Après une décennie, le Conseil d’administration de l’Organisation internationale du travail (OIT) s’est finalement prononcé, lors d’une réunion extraordinaire du 10 novembre 2023, en faveur du renvoi du différend relatif à la Convention n° 87 de l’OIT sur la liberté syndicale et la protection du droit syndical à la Cour internationale de justice (CIJ) pour avis.
Pour comprendre la portée de la décision du Conseil d’administration de l’OIT, il convient toutefois de revenir brièvement sur le contexte de ce conflit, qui occupe les représentants des travailleurs et des employeurs depuis des années et qui a même conduit à une véritable crise institutionnelle au sein de l’OIT, puisque, pour la première fois, la Commission de l’application des normes de la Conférence n’avait pas pu exercer ses fonctions de contrôle.[1]
Depuis 2012, les représentants des employeurs refusent catégoriquement de reconnaître que le droit de grève figure dans la convention n°87 sur la liberté syndicale et la protection du droit syndical, alors que même la Commission d’experts pour l’application des conventions et recommandations de l’OIT considère que le droit de grève est un corollaire du droit à la liberté syndicale et qu’il est reconnu et protégé en tant que tel par la convention n°87.

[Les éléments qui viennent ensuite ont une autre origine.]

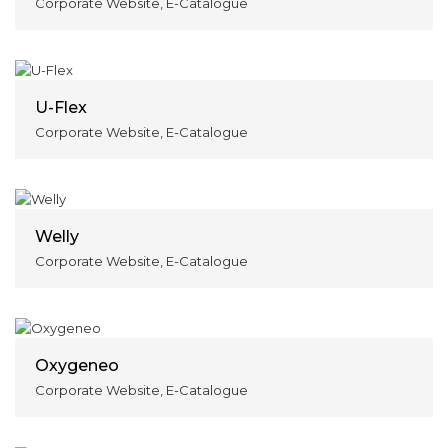
Corporate Website, E-Catalogue
U-Flex
Corporate Website, E-Catalogue
Welly
Corporate Website, E-Catalogue
Oxygeneo
Corporate Website, E-Catalogue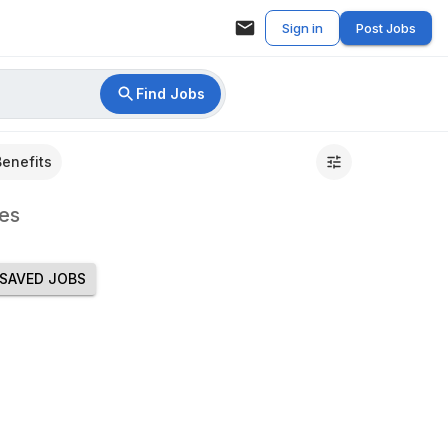
Sign in
Post Jobs
Find Jobs
Benefits
es
SAVED JOBS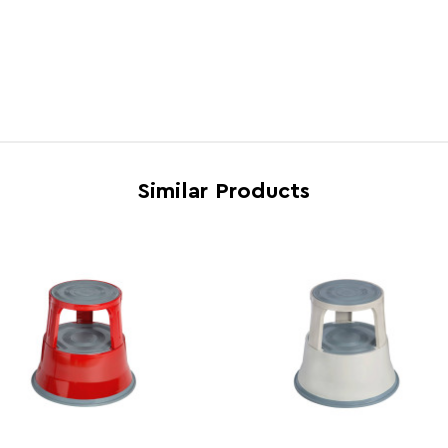
Cart Dimensions
H44 x
Cart Quantity:
1
Cart Weight (kg)
5.5
Colour
Black
Country of Manufacture
Taiwa
Similar Products
Dishwasher Safe
N
Electric Hob Safe
N
Freezer Safe
N
Gas Hob Safe
N
Halogen Hob Safe
N
Materials
Steel
Microwave Safe
N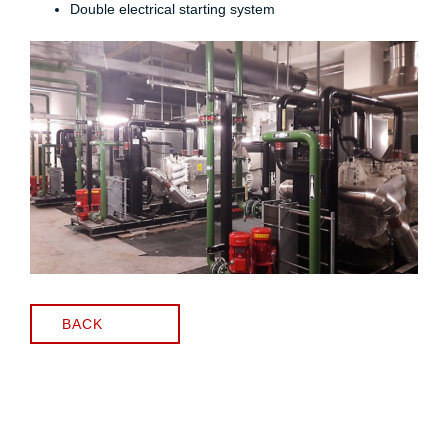
Double electrical starting system
BACK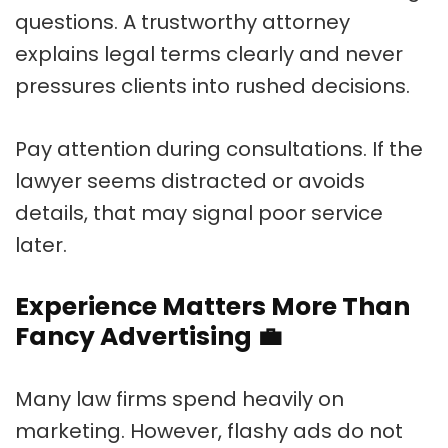
questions. A trustworthy attorney
explains legal terms clearly and never
pressures clients into rushed decisions.
Pay attention during consultations. If the
lawyer seems distracted or avoids
details, that may signal poor service
later.
Experience Matters More Than
Fancy Advertising
💼
Many law firms spend heavily on
marketing. However, flashy ads do not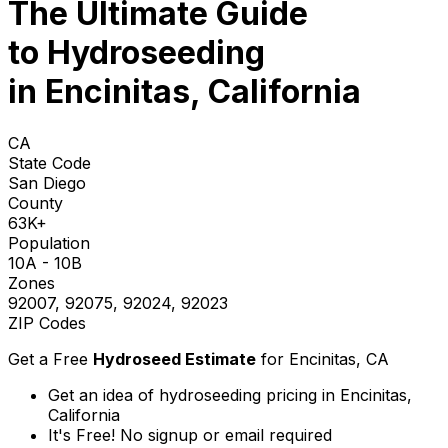
The Ultimate Guide
to
Hydroseeding
in Encinitas, California
CA
State Code
San Diego
County
63K+
Population
10A - 10B
Zones
92007, 92075, 92024, 92023
ZIP Codes
Get a Free
Hydroseed Estimate
for
Encinitas, CA
Get an idea of hydroseeding pricing in Encinitas,
California
It's Free! No signup or email required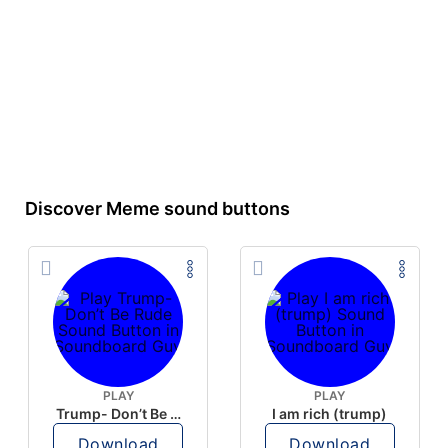
Discover Meme sound buttons
PLAY
PLAY
Trump- Don’t Be Rude
I am rich (trump)
Download
Download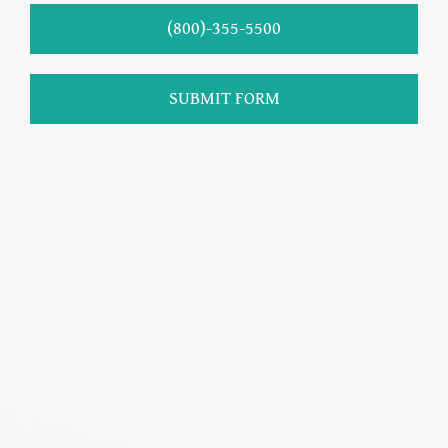
(800)-355-5500
SUBMIT FORM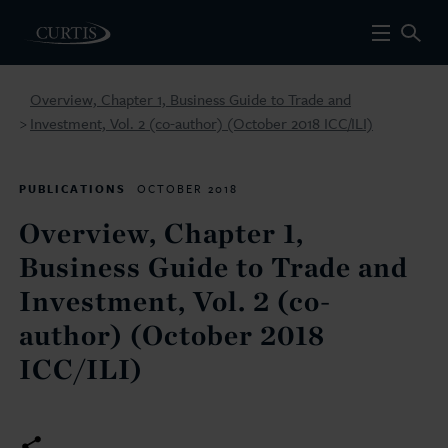
Overview, Chapter 1, Business Guide to Trade and
Investment, Vol. 2 (co-author) (October 2018 ICC/ILI)
>
PUBLICATIONS
OCTOBER 2018
Overview, Chapter 1,
Business Guide to Trade and
Investment, Vol. 2 (co-
author) (October 2018
ICC/ILI)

Or, selon la Constitution de l’OIT, toute question ou tout litige relatif à l’interprétation d’une convention peut être soumis à la CIJ pour décision. Cette approche a d’ailleurs longtemps été préconisée par les représentants des travailleurs et soutenue par les confédérations syndicales luxembourgeoises LCGB et OGBL. Le refus catégorique des représentants des employeurs de porter la question devant la CIJ a toutefois entraîné un blocage d’envergure au sein des organes décisionnels de l’OIT. En effet, ces derniers avaient proposé que la question soit inscrite à l’ordre du jour de la 112e session de la Conférence internationale du travail (CIT) pour discussion normative, plutôt que de la soumettre à la CIJ pour avis.
Pour la Confédération syndicale internationale (CSI), le raisonnement des représentants des employeurs serait inacceptable et constituerait une tentative de supprimer le droit de grève tel qu’il existe dans la convention n° 87, afin de le renégocier par la suite. La décision du Conseil d’administration de l’OIT de soumettre la question pour avis devant CIJ constitue d’autant plus une étape historique pour les syndicats et les travailleurs qui se sont battus pendant toutes ces années pour la protection du droit de grève.
Le LCGB et l’OGBL, qui demandent depuis plusieurs années que la question soit portée devant la CIJ, soutiennent et saluent la décision du Conseil d’administration de l’OIT.